- _Written task_: Taking each line of the material below in turn, count those containing the string "relational". Provide the number alone.
──────────────────────────────
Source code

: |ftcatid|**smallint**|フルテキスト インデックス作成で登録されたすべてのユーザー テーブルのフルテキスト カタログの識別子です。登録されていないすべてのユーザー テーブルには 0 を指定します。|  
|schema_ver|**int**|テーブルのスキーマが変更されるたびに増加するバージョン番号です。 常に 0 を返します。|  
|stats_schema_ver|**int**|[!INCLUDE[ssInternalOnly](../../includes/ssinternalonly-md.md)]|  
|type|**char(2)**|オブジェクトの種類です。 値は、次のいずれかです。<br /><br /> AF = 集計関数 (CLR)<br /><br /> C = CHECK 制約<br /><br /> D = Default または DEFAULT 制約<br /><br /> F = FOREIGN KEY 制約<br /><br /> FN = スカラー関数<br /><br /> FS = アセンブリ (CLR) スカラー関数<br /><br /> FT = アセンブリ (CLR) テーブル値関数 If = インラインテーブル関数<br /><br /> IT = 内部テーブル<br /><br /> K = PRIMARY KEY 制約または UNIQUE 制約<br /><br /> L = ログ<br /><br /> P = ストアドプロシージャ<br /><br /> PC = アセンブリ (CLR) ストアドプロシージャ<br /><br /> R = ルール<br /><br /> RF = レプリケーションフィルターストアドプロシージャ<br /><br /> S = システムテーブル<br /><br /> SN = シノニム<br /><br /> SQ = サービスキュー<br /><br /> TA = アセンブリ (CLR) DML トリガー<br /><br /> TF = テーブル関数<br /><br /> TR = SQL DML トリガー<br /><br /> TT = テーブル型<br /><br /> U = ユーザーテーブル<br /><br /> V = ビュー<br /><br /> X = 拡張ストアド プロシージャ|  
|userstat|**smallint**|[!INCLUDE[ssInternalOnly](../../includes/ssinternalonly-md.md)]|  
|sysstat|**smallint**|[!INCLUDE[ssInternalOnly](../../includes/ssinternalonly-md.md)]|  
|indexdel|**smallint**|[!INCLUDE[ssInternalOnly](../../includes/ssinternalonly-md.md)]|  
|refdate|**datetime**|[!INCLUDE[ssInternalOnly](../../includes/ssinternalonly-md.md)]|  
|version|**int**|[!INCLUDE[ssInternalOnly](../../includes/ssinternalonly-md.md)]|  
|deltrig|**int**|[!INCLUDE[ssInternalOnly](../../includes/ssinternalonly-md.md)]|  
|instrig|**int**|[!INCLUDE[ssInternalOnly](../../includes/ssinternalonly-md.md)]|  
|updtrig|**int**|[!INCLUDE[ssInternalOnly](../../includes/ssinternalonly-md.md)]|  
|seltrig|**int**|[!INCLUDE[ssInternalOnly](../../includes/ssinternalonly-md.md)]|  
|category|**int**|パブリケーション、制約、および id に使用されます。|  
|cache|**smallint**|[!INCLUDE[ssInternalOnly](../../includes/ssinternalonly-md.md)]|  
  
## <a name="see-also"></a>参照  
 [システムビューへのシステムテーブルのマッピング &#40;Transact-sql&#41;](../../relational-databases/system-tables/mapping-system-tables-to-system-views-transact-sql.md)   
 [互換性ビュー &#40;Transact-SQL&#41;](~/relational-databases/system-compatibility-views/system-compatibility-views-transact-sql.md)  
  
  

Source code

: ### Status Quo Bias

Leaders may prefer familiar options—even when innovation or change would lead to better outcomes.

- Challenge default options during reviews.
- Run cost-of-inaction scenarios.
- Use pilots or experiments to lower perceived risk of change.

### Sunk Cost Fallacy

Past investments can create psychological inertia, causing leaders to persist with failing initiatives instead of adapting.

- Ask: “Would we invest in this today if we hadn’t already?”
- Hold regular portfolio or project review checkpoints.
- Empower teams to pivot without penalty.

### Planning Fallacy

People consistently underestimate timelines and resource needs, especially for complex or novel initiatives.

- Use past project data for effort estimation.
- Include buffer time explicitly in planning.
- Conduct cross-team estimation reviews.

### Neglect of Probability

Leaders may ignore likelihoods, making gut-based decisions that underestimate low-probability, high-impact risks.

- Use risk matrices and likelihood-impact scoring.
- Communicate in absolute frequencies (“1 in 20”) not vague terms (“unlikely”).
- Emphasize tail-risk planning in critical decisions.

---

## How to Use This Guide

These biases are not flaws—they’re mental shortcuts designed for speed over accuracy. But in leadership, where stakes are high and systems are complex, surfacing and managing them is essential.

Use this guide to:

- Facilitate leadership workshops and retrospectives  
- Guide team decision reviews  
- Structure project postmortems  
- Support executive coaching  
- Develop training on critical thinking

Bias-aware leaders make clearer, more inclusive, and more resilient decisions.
──────────────────────────────
- _Solved problem_: 2